BEGIN DATA
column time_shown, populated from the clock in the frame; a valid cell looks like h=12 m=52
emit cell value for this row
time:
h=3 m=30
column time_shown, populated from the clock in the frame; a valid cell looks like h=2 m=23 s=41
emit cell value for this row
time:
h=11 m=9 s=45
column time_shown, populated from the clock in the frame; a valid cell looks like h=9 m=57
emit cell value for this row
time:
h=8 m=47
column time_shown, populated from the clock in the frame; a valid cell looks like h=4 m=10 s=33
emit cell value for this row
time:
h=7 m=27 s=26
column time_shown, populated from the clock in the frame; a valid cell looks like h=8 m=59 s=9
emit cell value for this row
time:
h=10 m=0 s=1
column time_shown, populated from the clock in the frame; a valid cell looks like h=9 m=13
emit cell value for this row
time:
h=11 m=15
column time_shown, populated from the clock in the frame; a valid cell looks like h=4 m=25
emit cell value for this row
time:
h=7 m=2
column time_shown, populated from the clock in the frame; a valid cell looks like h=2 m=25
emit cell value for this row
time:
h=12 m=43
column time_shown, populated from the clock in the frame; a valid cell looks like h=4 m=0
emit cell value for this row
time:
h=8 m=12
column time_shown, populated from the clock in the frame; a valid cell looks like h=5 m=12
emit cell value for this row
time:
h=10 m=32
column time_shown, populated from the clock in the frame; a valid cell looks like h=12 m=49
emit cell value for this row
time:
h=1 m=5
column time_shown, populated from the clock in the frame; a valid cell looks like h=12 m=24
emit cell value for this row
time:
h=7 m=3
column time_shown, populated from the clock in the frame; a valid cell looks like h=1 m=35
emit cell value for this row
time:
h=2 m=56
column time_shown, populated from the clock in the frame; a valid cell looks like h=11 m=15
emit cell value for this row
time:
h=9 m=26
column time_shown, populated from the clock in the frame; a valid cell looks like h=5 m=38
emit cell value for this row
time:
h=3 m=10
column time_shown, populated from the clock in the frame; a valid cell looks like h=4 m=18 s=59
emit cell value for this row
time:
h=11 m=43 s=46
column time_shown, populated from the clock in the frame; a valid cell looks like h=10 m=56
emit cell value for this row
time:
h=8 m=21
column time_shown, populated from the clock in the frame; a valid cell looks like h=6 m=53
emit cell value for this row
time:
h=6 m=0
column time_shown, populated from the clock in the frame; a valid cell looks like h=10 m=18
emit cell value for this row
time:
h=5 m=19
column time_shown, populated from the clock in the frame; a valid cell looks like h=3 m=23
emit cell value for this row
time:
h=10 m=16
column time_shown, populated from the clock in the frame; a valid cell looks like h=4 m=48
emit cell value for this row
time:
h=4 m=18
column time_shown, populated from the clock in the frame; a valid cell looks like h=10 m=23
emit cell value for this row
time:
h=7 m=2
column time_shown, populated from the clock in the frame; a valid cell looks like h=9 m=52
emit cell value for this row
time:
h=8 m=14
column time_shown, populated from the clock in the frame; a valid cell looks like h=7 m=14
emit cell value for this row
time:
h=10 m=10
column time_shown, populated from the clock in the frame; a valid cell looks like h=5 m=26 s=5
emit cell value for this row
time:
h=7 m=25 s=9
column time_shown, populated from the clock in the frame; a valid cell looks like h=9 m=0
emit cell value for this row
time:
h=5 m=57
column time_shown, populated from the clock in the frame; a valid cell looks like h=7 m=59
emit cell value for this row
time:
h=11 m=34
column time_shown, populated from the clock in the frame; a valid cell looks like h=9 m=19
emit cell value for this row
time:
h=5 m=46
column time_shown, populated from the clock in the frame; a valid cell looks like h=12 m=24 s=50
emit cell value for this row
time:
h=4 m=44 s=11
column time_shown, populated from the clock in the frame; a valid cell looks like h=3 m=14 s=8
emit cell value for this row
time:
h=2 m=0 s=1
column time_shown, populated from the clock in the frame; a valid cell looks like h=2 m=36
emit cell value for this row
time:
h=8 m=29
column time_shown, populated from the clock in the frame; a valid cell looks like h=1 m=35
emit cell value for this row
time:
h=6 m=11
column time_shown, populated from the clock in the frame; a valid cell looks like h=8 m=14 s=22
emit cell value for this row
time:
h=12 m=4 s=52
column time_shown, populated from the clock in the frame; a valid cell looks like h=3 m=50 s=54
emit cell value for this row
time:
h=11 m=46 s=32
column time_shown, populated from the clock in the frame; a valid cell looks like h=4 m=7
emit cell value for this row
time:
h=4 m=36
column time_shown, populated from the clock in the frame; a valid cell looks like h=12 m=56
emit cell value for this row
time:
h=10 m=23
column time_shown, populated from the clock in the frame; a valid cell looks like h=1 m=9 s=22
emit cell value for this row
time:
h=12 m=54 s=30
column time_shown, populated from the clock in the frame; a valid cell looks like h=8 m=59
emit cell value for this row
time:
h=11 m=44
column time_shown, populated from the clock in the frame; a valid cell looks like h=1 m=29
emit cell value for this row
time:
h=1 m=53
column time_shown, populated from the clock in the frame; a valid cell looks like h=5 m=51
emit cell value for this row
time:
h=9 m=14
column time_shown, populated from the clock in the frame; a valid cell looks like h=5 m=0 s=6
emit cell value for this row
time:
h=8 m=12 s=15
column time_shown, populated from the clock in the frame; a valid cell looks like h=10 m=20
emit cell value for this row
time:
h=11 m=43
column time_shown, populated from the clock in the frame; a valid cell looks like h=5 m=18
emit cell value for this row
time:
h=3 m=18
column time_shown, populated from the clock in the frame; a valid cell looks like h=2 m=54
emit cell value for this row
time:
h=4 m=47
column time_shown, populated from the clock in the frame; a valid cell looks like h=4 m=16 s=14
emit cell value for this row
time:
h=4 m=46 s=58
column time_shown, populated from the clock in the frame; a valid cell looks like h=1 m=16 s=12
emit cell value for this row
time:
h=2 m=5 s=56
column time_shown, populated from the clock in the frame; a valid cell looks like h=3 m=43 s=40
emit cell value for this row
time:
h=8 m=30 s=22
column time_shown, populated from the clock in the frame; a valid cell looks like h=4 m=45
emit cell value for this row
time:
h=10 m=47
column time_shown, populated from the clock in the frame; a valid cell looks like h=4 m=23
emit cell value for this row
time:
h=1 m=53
END DATA
GOAL -
Rewrite every one of the records above, changing "time_shown" to "clock_time" wherever it appears and leaving everything else the same.

TASK RESPONSE -
column clock_time, populated from the clock in the frame; a valid cell looks like h=12 m=52
emit cell value for this row
time:
h=3 m=30
column clock_time, populated from the clock in the frame; a valid cell looks like h=2 m=23 s=41
emit cell value for this row
time:
h=11 m=9 s=45
column clock_time, populated from the clock in the frame; a valid cell looks like h=9 m=57
emit cell value for this row
time:
h=8 m=47
column clock_time, populated from the clock in the frame; a valid cell looks like h=4 m=10 s=33
emit cell value for this row
time:
h=7 m=27 s=26
column clock_time, populated from the clock in the frame; a valid cell looks like h=8 m=59 s=9
emit cell value for this row
time:
h=10 m=0 s=1
column clock_time, populated from the clock in the frame; a valid cell looks like h=9 m=13
emit cell value for this row
time:
h=11 m=15
column clock_time, populated from the clock in the frame; a valid cell looks like h=4 m=25
emit cell value for this row
time:
h=7 m=2
column clock_time, populated from the clock in the frame; a valid cell looks like h=2 m=25
emit cell value for this row
time:
h=12 m=43
column clock_time, populated from the clock in the frame; a valid cell looks like h=4 m=0
emit cell value for this row
time:
h=8 m=12
column clock_time, populated from the clock in the frame; a valid cell looks like h=5 m=12
emit cell value for this row
time:
h=10 m=32
column clock_time, populated from the clock in the frame; a valid cell looks like h=12 m=49
emit cell value for this row
time:
h=1 m=5
column clock_time, populated from the clock in the frame; a valid cell looks like h=12 m=24
emit cell value for this row
time:
h=7 m=3
column clock_time, populated from the clock in the frame; a valid cell looks like h=1 m=35
emit cell value for this row
time:
h=2 m=56
column clock_time, populated from the clock in the frame; a valid cell looks like h=11 m=15
emit cell value for this row
time:
h=9 m=26
column clock_time, populated from the clock in the frame; a valid cell looks like h=5 m=38
emit cell value for this row
time:
h=3 m=10
column clock_time, populated from the clock in the frame; a valid cell looks like h=4 m=18 s=59
emit cell value for this row
time:
h=11 m=43 s=46
column clock_time, populated from the clock in the frame; a valid cell looks like h=10 m=56
emit cell value for this row
time:
h=8 m=21
column clock_time, populated from the clock in the frame; a valid cell looks like h=6 m=53
emit cell value for this row
time:
h=6 m=0
column clock_time, populated from the clock in the frame; a valid cell looks like h=10 m=18
emit cell value for this row
time:
h=5 m=19
column clock_time, populated from the clock in the frame; a valid cell looks like h=3 m=23
emit cell value for this row
time:
h=10 m=16
column clock_time, populated from the clock in the frame; a valid cell looks like h=4 m=48
emit cell value for this row
time:
h=4 m=18
column clock_time, populated from the clock in the frame; a valid cell looks like h=10 m=23
emit cell value for this row
time:
h=7 m=2
column clock_time, populated from the clock in the frame; a valid cell looks like h=9 m=52
emit cell value for this row
time:
h=8 m=14
column clock_time, populated from the clock in the frame; a valid cell looks like h=7 m=14
emit cell value for this row
time:
h=10 m=10
column clock_time, populated from the clock in the frame; a valid cell looks like h=5 m=26 s=5
emit cell value for this row
time:
h=7 m=25 s=9
column clock_time, populated from the clock in the frame; a valid cell looks like h=9 m=0
emit cell value for this row
time:
h=5 m=57
column clock_time, populated from the clock in the frame; a valid cell looks like h=7 m=59
emit cell value for this row
time:
h=11 m=34
column clock_time, populated from the clock in the frame; a valid cell looks like h=9 m=19
emit cell value for this row
time:
h=5 m=46
column clock_time, populated from the clock in the frame; a valid cell looks like h=12 m=24 s=50
emit cell value for this row
time:
h=4 m=44 s=11
column clock_time, populated from the clock in the frame; a valid cell looks like h=3 m=14 s=8
emit cell value for this row
time:
h=2 m=0 s=1
column clock_time, populated from the clock in the frame; a valid cell looks like h=2 m=36
emit cell value for this row
time:
h=8 m=29
column clock_time, populated from the clock in the frame; a valid cell looks like h=1 m=35
emit cell value for this row
time:
h=6 m=11
column clock_time, populated from the clock in the frame; a valid cell looks like h=8 m=14 s=22
emit cell value for this row
time:
h=12 m=4 s=52
column clock_time, populated from the clock in the frame; a valid cell looks like h=3 m=50 s=54
emit cell value for this row
time:
h=11 m=46 s=32
column clock_time, populated from the clock in the frame; a valid cell looks like h=4 m=7
emit cell value for this row
time:
h=4 m=36
column clock_time, populated from the clock in the frame; a valid cell looks like h=12 m=56
emit cell value for this row
time:
h=10 m=23
column clock_time, populated from the clock in the frame; a valid cell looks like h=1 m=9 s=22
emit cell value for this row
time:
h=12 m=54 s=30
column clock_time, populated from the clock in the frame; a valid cell looks like h=8 m=59
emit cell value for this row
time:
h=11 m=44
column clock_time, populated from the clock in the frame; a valid cell looks like h=1 m=29
emit cell value for this row
time:
h=1 m=53
column clock_time, populated from the clock in the frame; a valid cell looks like h=5 m=51
emit cell value for this row
time:
h=9 m=14
column clock_time, populated from the clock in the frame; a valid cell looks like h=5 m=0 s=6
emit cell value for this row
time:
h=8 m=12 s=15
column clock_time, populated from the clock in the frame; a valid cell looks like h=10 m=20
emit cell value for this row
time:
h=11 m=43
column clock_time, populated from the clock in the frame; a valid cell looks like h=5 m=18
emit cell value for this row
time:
h=3 m=18
column clock_time, populated from the clock in the frame; a valid cell looks like h=2 m=54
emit cell value for this row
time:
h=4 m=47
column clock_time, populated from the clock in the frame; a valid cell looks like h=4 m=16 s=14
emit cell value for this row
time:
h=4 m=46 s=58
column clock_time, populated from the clock in the frame; a valid cell looks like h=1 m=16 s=12
emit cell value for this row
time:
h=2 m=5 s=56
column clock_time, populated from the clock in the frame; a valid cell looks like h=3 m=43 s=40
emit cell value for this row
time:
h=8 m=30 s=22
column clock_time, populated from the clock in the frame; a valid cell looks like h=4 m=45
emit cell value for this row
time:
h=10 m=47
column clock_time, populated from the clock in the frame; a valid cell looks like h=4 m=23
emit cell value for this row
time:
h=1 m=53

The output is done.